L'Enfant et les Sortilèges

Argument

N.B. : Le livret de Colette peut facilement être résumé en quelques lignes, mais il serait dommage de se priver des nombreuses didascalies et indications de décor dont le poète et le compositeur ont émaillé la partition. Nous avons donc opté pour une large reprise de ces indications dans cet argument.
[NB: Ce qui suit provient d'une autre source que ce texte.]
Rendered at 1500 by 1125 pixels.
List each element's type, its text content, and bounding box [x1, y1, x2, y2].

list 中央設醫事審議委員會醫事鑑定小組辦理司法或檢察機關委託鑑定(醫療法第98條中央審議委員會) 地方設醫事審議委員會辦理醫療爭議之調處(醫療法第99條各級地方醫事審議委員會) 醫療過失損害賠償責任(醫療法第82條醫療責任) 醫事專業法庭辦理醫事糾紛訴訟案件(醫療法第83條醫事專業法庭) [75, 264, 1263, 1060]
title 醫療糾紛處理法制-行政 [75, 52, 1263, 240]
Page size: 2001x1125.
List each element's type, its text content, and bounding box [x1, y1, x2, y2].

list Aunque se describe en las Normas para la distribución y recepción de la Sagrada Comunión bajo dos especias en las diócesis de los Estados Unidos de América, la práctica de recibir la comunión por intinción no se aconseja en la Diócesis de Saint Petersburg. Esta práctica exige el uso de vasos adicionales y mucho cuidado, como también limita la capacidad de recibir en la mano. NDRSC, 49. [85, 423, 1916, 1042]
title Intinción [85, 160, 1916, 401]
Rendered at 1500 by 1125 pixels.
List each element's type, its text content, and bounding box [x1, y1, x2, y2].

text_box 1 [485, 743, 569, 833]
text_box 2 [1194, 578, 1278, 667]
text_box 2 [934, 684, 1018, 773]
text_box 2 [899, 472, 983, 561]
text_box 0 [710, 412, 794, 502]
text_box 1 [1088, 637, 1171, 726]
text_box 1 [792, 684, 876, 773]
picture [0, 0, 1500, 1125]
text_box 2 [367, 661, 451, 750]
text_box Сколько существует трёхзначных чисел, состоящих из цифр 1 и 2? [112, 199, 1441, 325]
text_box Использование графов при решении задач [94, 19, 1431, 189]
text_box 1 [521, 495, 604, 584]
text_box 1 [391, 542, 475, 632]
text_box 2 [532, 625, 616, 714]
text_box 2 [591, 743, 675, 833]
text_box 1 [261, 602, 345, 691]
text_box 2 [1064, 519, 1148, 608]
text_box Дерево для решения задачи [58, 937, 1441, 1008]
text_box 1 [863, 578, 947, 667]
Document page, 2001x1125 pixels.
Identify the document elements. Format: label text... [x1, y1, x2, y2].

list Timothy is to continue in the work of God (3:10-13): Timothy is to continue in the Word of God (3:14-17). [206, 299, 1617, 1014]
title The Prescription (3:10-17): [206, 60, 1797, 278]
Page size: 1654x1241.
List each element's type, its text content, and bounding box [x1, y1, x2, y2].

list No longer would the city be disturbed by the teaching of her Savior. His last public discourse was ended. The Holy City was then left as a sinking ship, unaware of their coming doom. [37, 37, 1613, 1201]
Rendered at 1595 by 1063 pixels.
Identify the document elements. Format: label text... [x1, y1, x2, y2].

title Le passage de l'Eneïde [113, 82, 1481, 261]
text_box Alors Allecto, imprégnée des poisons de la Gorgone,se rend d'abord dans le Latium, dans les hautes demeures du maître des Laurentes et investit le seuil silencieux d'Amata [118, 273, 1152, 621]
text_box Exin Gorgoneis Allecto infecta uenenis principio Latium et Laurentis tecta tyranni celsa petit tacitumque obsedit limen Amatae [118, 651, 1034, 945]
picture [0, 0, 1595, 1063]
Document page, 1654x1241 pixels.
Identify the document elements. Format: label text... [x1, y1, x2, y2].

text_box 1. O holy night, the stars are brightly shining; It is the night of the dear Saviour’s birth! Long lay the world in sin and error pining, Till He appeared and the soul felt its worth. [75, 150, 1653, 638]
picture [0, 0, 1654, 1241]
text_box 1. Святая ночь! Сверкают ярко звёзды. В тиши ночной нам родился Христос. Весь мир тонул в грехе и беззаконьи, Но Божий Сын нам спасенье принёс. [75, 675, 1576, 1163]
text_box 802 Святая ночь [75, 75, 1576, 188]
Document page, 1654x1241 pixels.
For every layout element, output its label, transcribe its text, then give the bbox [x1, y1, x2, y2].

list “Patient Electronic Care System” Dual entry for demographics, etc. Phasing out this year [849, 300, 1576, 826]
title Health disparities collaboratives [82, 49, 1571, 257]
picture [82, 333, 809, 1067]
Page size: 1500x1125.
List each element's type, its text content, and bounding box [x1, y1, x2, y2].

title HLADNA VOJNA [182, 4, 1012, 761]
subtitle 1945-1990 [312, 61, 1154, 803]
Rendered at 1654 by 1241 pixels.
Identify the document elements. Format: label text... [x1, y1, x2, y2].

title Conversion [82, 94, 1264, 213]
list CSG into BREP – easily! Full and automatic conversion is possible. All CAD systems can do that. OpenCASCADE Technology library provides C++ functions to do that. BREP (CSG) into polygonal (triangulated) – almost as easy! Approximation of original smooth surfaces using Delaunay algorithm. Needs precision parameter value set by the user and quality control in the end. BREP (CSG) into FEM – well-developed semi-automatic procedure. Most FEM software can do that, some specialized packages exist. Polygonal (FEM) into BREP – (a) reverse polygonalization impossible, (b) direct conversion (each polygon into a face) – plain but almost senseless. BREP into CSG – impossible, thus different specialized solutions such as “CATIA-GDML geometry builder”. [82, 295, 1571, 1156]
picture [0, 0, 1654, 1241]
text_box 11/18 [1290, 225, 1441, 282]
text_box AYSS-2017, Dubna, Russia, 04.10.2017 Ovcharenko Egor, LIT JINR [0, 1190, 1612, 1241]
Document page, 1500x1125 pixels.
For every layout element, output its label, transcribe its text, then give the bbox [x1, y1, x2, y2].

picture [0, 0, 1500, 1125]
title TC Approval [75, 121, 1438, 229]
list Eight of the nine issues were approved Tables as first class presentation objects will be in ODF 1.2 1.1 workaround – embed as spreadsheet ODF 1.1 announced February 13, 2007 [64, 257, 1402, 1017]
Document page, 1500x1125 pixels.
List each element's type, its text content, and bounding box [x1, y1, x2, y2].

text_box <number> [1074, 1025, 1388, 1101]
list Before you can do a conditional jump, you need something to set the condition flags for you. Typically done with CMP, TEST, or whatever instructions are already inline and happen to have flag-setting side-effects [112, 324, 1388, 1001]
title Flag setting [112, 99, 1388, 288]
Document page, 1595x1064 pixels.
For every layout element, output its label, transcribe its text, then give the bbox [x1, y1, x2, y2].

Une pièce à la campagne (plafond très bas), donnant sur un jardin. Une maison normande, ancienne, ou mieux : démodée ; de grands fauteuils, houssés ; une haute horloge en bois à cadran fleuri. Une tenture à petits personnages "bergerie". Une cage ronde à écureuil, pendue près de la fenêtre. Grande cheminée à hotte, un reste de feu paisible, une bouilloire qui ronronne. Le Chat aussi. C'est l'après-midi. L'Enfant, six ou sept ans, est assis devant un devoir commencé. Il est en pleine crise de paresse, il mord son porte-plume, se gratte la tête et chantonne à demi-voix. 

La porte s'ouvre. Entre Maman (ou plutôt ce qu'en laissent voir le plafond très bas et l'échelle de tout le décor où tous les objets assument des dimensions exagérées, pour rendre frappante la petitesse de l'Enfant) c'est à dire une jupe, le bas d'un tablier de soie, la chaîne d'acier où pend une paire de ciseaux, et une main. Cette main se lève, interroge de l'index : "Bébé a été sage ? Il a fini sa page ?" L'Enfant ne répond rien et se laisse glisser, boudeur, en bas de sa chaise. La robe s'avance sur la scène, une main tendue au-dessus du cahier. L'autre main, plus haute, soutient un plateau portant la théière et la tasse du goûter. "Oh ! Tu n'as rien fait. Tu as éclaboussé d'encre le tapis ! Regrettes-tu ta paresse ? Promettez-moi, bébé de travailler ? Voulez-vous me demander pardon ?" Pour toute réponse, Bébé lève la tête vers maman et tire la langue. La jupe recule un peu. La seconde main dépose sur la table le plateau du goûter. Maman punit l'Enfant en le consignant dans sa chambre jusqu'au dîner. La porte s'ouvre, la robe s'en va. L'Enfant, resté seul, est pris d'une frénésie de perversité. Il trépigne et crie à pleins poumons vers la porte : "Ca m'est égal ! Justement j'ai pas faim ! Justement j'aime beaucoup mieux rester tout seul ! Je n'aime personne ! Je suis très méchant !".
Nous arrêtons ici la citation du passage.